**Requirement**
Take the lines below beginning at the line that has "61: (211, 134, 51.11)" and stopping after the line that has "t = 0.60 s (no picture)", and print them exactly as they are, with no other lines.

---- Provided entries

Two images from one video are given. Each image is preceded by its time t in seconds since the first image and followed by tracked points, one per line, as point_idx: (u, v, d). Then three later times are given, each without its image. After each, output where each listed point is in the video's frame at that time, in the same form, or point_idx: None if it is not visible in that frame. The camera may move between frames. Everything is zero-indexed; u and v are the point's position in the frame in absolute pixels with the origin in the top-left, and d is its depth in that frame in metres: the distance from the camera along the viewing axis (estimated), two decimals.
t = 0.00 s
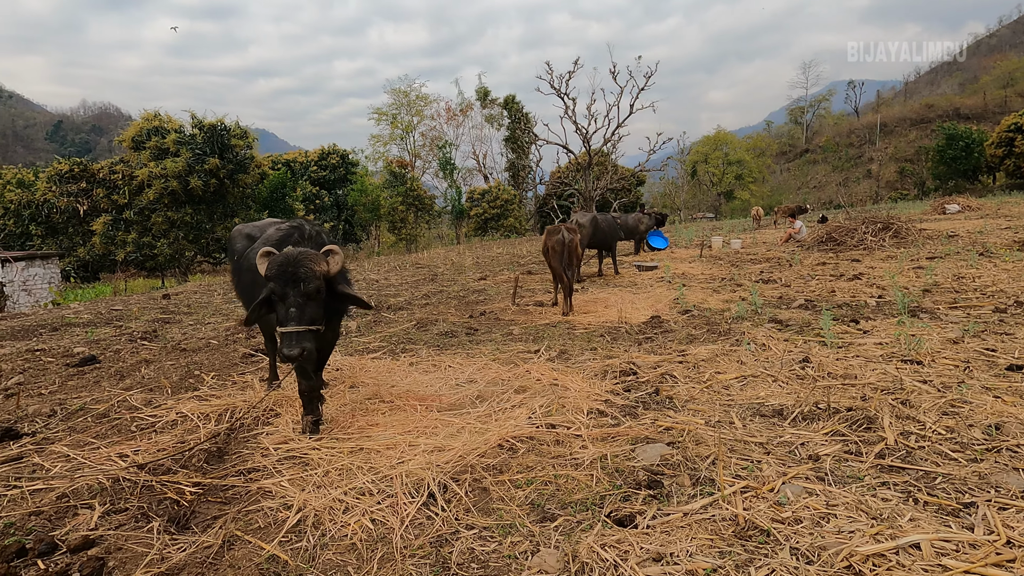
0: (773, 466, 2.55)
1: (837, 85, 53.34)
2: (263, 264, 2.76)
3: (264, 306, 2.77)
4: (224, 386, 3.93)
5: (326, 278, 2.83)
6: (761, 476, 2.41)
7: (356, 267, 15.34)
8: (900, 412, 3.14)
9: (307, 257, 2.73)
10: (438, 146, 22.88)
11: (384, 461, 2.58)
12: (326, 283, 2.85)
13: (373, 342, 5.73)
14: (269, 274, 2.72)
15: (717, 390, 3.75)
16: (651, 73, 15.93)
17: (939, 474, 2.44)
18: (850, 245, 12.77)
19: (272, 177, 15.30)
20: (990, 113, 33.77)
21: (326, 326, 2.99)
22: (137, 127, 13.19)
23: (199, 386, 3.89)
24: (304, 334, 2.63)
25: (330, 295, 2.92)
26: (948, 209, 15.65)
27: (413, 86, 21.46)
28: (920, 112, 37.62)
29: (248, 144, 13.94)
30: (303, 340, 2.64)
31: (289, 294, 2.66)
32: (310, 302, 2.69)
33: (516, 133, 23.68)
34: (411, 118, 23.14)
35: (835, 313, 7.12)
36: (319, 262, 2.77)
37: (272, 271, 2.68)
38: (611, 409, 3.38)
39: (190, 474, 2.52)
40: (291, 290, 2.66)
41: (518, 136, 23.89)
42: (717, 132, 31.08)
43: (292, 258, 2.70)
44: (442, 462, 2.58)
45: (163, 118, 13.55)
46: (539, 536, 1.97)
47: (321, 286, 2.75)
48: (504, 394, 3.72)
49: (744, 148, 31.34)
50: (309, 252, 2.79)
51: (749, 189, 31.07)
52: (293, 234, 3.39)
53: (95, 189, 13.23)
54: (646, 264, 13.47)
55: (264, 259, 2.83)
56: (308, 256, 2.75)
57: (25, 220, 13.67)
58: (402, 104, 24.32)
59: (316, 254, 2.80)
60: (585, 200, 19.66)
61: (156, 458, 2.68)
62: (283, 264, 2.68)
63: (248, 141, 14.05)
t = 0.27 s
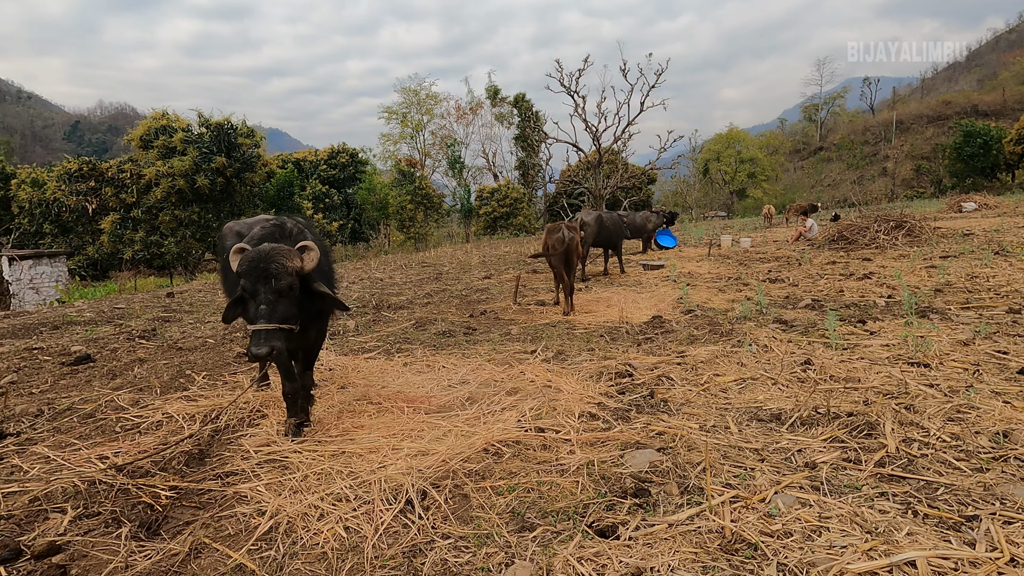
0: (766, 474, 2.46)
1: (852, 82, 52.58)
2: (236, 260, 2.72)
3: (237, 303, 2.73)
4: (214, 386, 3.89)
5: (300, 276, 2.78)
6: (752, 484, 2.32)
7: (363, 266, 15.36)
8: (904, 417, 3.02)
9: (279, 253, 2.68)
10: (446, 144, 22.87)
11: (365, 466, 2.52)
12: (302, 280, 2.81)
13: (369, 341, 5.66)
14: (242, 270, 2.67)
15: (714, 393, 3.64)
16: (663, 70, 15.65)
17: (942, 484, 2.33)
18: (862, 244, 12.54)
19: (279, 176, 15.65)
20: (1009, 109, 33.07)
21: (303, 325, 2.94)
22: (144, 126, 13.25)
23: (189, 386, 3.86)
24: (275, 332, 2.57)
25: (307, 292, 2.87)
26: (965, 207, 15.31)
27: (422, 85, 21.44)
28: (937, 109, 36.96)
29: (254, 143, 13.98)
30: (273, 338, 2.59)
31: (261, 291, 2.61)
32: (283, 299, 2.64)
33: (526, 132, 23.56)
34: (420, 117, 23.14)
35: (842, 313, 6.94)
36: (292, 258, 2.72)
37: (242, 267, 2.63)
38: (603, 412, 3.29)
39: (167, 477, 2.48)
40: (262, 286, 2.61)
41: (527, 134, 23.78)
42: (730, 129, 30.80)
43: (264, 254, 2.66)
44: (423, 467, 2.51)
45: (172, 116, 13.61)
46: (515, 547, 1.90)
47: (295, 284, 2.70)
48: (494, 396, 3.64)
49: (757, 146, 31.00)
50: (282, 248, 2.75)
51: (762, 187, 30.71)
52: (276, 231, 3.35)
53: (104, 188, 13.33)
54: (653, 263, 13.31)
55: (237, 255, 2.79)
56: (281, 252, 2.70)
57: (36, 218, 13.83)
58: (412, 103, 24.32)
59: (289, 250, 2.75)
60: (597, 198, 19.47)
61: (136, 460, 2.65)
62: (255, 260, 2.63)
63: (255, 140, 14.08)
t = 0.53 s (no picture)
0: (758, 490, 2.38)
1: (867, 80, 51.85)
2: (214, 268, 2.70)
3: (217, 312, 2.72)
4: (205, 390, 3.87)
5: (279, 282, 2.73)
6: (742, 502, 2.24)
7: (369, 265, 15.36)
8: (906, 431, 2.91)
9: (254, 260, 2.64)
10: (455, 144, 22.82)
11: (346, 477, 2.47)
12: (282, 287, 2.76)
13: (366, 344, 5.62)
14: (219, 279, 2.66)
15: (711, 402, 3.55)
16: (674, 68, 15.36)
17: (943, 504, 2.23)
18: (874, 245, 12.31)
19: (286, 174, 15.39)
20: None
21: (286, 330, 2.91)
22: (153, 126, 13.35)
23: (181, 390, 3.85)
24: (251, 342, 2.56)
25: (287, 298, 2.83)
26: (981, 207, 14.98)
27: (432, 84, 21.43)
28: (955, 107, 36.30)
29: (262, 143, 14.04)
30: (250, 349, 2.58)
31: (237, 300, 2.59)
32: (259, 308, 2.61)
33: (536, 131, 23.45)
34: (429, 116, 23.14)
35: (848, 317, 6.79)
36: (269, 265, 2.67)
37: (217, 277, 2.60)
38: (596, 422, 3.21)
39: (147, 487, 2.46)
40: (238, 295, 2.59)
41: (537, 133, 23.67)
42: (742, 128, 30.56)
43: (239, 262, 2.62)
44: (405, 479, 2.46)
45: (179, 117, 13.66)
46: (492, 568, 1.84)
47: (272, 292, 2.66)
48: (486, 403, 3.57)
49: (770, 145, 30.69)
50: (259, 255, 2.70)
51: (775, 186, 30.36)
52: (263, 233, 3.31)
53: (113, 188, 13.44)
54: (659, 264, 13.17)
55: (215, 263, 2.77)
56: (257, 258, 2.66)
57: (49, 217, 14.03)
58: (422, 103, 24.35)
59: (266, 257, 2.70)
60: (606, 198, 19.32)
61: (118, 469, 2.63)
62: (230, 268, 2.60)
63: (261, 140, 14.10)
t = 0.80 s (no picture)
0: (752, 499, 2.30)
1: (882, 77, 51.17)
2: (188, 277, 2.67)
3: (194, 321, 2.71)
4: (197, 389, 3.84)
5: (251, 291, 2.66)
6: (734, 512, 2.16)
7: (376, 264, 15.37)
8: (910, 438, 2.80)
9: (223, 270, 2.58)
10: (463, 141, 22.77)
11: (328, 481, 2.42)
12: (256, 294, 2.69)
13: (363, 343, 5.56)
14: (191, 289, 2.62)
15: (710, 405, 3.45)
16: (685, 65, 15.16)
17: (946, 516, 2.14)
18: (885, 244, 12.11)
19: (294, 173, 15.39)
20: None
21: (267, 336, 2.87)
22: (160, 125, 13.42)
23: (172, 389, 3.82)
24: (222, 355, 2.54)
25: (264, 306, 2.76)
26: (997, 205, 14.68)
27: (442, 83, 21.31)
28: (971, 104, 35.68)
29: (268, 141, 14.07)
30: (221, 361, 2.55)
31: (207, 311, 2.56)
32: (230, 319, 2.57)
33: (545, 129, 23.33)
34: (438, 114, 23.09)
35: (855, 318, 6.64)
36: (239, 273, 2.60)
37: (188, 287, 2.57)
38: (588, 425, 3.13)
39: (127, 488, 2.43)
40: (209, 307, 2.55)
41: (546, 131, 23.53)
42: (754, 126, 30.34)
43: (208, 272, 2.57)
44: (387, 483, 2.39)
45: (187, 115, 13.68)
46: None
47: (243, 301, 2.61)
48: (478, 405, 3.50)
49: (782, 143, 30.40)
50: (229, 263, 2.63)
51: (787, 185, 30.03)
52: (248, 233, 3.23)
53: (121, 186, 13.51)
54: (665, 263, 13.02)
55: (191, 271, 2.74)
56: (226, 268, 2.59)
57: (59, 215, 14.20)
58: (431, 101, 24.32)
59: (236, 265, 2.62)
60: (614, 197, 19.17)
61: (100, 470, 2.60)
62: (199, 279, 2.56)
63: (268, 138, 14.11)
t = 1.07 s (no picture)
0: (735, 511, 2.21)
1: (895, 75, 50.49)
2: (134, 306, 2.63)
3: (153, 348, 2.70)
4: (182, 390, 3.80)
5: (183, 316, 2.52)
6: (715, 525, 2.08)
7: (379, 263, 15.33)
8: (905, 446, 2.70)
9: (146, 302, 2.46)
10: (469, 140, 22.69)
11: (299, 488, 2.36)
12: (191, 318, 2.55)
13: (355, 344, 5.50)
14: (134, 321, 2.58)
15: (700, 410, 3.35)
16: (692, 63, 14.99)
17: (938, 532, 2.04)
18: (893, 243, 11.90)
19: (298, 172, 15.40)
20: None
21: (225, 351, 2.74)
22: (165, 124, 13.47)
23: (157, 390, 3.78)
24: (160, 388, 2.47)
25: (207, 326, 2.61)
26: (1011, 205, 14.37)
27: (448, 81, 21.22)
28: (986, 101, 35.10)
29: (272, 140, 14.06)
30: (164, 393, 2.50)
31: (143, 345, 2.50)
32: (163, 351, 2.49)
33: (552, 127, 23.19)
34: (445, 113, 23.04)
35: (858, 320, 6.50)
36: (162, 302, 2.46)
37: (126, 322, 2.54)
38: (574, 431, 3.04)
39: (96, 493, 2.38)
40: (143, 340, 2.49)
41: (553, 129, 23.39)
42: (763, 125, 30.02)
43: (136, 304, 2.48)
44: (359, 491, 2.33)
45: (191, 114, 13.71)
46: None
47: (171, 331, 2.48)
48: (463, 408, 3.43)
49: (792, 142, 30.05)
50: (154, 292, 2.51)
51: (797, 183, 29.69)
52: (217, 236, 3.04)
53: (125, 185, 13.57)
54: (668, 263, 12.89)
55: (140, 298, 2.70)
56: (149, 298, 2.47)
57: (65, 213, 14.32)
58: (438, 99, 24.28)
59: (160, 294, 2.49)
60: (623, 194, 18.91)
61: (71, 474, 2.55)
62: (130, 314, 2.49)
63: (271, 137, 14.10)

--------
---- Provided entries

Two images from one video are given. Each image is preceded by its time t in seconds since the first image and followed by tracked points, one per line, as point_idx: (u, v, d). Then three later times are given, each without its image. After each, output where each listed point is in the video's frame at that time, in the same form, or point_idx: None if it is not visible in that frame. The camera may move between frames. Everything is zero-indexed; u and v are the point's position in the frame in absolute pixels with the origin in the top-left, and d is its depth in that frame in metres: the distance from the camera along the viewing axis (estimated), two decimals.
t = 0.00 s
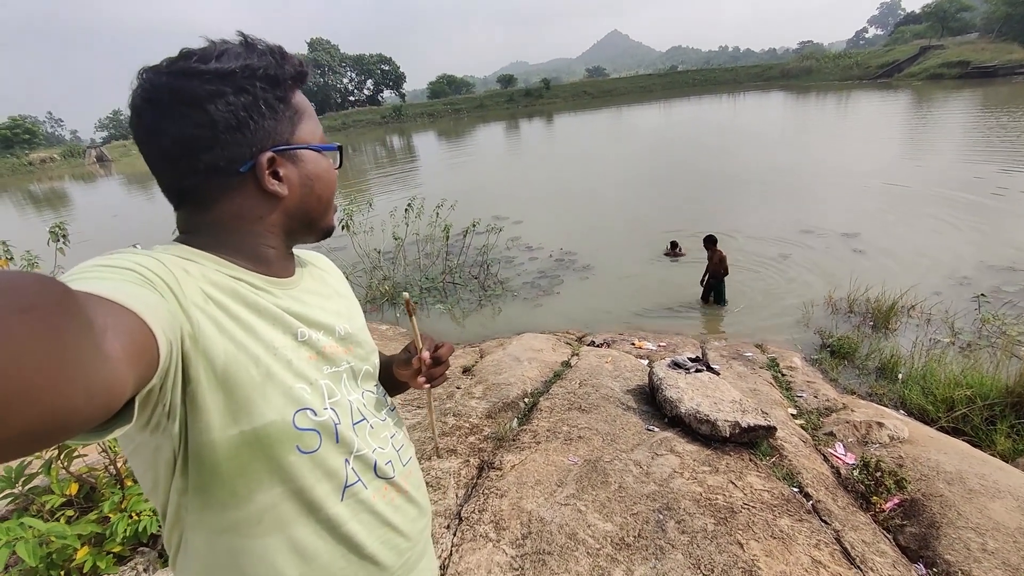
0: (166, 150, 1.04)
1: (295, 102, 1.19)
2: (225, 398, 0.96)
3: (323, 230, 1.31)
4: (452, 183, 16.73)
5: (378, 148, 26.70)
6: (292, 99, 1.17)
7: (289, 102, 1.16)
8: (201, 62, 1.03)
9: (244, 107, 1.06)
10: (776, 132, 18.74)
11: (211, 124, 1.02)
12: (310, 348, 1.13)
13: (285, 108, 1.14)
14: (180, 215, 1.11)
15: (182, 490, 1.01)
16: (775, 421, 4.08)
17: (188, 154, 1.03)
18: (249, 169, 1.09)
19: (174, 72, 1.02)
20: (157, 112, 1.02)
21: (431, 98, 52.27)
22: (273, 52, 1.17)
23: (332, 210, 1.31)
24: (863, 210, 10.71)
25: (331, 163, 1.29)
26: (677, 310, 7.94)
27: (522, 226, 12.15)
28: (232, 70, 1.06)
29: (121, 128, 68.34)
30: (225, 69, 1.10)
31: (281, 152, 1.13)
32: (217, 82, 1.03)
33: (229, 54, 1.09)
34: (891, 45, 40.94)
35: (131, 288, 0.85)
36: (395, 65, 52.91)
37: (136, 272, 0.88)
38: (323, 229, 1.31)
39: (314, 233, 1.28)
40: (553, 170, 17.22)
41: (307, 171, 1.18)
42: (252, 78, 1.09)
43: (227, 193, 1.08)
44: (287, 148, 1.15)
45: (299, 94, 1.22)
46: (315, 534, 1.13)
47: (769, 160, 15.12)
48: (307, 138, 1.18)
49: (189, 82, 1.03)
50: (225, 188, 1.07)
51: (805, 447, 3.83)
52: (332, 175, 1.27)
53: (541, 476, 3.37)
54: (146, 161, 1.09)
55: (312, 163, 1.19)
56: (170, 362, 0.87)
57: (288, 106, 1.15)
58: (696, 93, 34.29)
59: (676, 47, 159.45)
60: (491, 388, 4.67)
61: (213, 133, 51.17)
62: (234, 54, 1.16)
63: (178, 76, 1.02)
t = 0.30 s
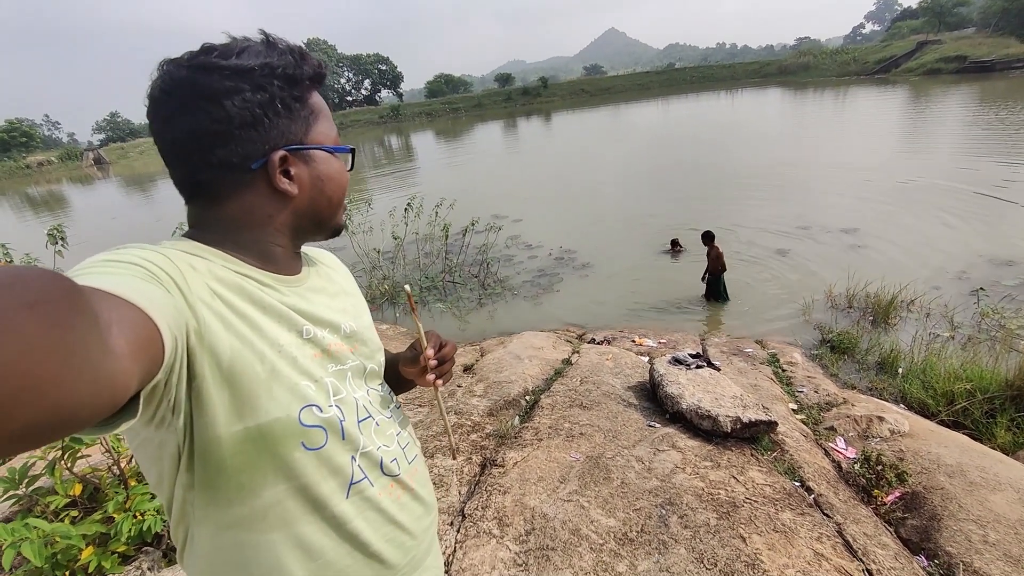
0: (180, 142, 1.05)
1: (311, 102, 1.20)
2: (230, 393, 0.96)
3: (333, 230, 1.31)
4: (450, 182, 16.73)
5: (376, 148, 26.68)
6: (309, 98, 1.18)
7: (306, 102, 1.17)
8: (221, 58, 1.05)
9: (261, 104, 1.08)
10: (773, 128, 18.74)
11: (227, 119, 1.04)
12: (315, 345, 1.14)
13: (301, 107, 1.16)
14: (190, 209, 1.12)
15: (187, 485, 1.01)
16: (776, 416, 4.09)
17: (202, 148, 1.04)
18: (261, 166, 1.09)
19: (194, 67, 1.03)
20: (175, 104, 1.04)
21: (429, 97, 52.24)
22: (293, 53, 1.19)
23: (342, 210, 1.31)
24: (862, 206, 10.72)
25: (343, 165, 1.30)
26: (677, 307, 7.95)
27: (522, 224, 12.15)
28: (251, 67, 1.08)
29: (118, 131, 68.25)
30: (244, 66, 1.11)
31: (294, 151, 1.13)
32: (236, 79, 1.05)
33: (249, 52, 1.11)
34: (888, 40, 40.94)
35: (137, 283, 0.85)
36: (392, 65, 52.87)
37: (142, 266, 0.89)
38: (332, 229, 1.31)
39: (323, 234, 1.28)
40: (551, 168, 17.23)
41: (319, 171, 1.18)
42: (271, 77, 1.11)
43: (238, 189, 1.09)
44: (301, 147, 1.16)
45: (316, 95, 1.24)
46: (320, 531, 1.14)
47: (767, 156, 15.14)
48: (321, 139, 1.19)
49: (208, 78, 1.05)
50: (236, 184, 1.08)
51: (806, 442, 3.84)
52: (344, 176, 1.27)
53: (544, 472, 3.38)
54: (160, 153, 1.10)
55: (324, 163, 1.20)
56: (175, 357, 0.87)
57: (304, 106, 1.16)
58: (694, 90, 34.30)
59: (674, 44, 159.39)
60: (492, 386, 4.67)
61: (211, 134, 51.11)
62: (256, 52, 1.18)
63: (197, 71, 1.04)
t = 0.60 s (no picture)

--------

**Response to the exercise**
61: (211, 134, 51.11)
62: (256, 52, 1.18)
63: (197, 71, 1.04)
t = 0.60 s (no picture)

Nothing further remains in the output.